Enforcing consistent metadata for packages

It is not impossible but it might be difficult. The PEP 517 build interface assumes that non-Python dependencies and build tools are just available somehow externally. If a user has those dependencies available (e.g. from apt, homebrew, built from source etc) then they can build a wheel from source and install it. The wheel built in this way is not portable but that is okay if they only want to install it locally.

To make a portable wheel you need to wrap the PEP 517 build interface between steps that first install/build the non-Python dependencies and afterwards bundle them into the wheel. Typically cibuildwheel is used for this and codifies these additional steps:

  1. Install non-Python dependencies (CIBW_BEFORE_ALL).
  2. Perform per-Python-version setup (CIBW_BEFORE_BUILD).
  3. Run the PEP 517 build
  4. Repair the wheel (CIBW_REPAIR_WHEEL_COMMAND).

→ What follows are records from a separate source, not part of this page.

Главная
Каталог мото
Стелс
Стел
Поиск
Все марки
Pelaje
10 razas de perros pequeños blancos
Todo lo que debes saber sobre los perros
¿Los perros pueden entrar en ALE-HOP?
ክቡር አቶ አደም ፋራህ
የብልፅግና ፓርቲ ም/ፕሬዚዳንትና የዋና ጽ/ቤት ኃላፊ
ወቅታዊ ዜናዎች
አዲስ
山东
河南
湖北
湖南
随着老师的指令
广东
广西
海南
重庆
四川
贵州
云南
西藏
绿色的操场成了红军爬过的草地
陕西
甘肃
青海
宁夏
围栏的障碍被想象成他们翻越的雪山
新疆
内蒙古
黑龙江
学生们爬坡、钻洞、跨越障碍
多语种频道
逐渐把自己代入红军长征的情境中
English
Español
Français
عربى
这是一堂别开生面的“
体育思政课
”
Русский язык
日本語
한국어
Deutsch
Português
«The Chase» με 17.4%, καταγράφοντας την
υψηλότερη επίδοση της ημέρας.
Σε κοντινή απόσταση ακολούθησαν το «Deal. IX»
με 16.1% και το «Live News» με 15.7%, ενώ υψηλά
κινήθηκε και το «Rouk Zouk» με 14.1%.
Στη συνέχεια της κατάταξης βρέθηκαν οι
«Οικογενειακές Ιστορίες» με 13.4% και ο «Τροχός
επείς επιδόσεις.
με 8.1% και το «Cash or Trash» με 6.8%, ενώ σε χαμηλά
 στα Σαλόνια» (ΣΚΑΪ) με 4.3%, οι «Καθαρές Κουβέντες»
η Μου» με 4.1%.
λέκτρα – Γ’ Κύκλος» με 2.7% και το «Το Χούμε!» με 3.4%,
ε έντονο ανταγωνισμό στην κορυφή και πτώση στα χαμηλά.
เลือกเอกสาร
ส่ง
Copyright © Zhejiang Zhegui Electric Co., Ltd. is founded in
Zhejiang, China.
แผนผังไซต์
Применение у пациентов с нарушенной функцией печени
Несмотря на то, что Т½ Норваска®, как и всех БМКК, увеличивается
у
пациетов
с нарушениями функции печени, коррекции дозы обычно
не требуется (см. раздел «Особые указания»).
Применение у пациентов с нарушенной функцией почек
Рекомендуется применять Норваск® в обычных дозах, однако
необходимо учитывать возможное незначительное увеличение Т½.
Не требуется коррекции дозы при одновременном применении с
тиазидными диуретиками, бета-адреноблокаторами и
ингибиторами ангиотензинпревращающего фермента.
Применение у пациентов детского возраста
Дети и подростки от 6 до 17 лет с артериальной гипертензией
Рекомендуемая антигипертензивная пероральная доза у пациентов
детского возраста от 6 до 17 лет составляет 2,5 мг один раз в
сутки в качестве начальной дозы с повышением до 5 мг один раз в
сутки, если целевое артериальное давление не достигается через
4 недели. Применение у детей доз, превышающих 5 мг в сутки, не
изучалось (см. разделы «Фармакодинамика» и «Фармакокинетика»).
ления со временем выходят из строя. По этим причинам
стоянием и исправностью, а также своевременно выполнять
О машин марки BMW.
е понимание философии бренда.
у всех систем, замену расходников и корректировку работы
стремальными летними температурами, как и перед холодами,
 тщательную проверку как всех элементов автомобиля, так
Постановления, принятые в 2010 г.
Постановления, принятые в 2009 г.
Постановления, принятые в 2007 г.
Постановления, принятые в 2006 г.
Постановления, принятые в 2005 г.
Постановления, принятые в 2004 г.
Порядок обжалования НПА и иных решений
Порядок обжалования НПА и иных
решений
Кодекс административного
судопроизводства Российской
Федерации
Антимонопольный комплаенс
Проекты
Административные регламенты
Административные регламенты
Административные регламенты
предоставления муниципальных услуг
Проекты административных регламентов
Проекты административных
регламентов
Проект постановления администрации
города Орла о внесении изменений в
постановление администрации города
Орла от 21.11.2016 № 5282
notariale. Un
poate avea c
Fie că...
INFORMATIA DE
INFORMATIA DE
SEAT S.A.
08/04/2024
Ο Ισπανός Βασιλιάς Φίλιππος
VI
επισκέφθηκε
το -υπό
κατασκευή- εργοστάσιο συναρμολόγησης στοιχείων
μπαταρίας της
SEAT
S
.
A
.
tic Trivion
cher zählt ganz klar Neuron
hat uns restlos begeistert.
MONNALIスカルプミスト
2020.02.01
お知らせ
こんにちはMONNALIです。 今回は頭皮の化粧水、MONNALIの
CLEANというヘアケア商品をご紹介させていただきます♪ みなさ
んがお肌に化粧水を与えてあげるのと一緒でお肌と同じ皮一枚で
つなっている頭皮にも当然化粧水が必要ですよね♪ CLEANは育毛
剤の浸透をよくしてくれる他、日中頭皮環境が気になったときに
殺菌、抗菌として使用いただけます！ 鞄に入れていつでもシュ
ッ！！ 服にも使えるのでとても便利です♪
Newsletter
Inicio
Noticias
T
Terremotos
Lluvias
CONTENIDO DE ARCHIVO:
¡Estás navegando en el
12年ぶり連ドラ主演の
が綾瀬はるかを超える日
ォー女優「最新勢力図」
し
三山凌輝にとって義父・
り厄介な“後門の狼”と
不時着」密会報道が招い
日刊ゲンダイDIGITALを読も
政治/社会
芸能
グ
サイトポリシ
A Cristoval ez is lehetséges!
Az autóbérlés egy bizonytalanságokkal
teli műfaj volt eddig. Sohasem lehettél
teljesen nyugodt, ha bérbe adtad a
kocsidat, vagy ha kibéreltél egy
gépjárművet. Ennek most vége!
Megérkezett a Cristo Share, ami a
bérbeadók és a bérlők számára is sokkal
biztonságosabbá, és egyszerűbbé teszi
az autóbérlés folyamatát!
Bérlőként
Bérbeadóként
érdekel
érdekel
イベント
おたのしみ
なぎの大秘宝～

The repair wheel step bundles the libs into the wheel. Some of those libs might be things that the user does not have on their system. Other things might be libs that they do have but that the extension modules in the wheel might not be ABI compatible with so the wheel needs to bundle its own versions anyway.

When installing from source with e.g. pip you only get the PEP 517 build step. That can only work if you first install the dependencies and build tools system wide e.g.:

sudo apt-get install libopenblas-dev python3-dev build-essential
pip install --only-binary numpy numpy

For certain dependencies it would be nice to build them as part of the PEP 517 build step and have them bundled into the wheel but there is not currently an easy way to make this work.

It is not just about the dependency being present or not but about ensuring ABI compatibility. You need to know that the extension modules were built against the same build of the libraries that will be used at runtime. There is no general way to detect ABI compatibility except by ensuring that the extension modules and the libraries were built together. There are two common ways to ensure this:

  • Install the libraries system wide, build against them and only use the resulting wheels on that system.
  • Bundle all the libraries that were used when building into a wheel that is portable because it only uses its bundled libraries at runtime.

If you have no information about the provenance of the built library files that are found at runtime then there is no way to detect whether they would be ABI compatible with the extension modules.

This is also why ABI dependency between portable wheels is difficult/impossible: you would need to be able to say “this wheel is only ABI compatible with that exact other wheel” regardless of what the version constraint metadata in any sdist says. There are ways that this could be made to work but it necessarily involves the wheels having much tighter dependency constraints than the sdists from which the wheels are built.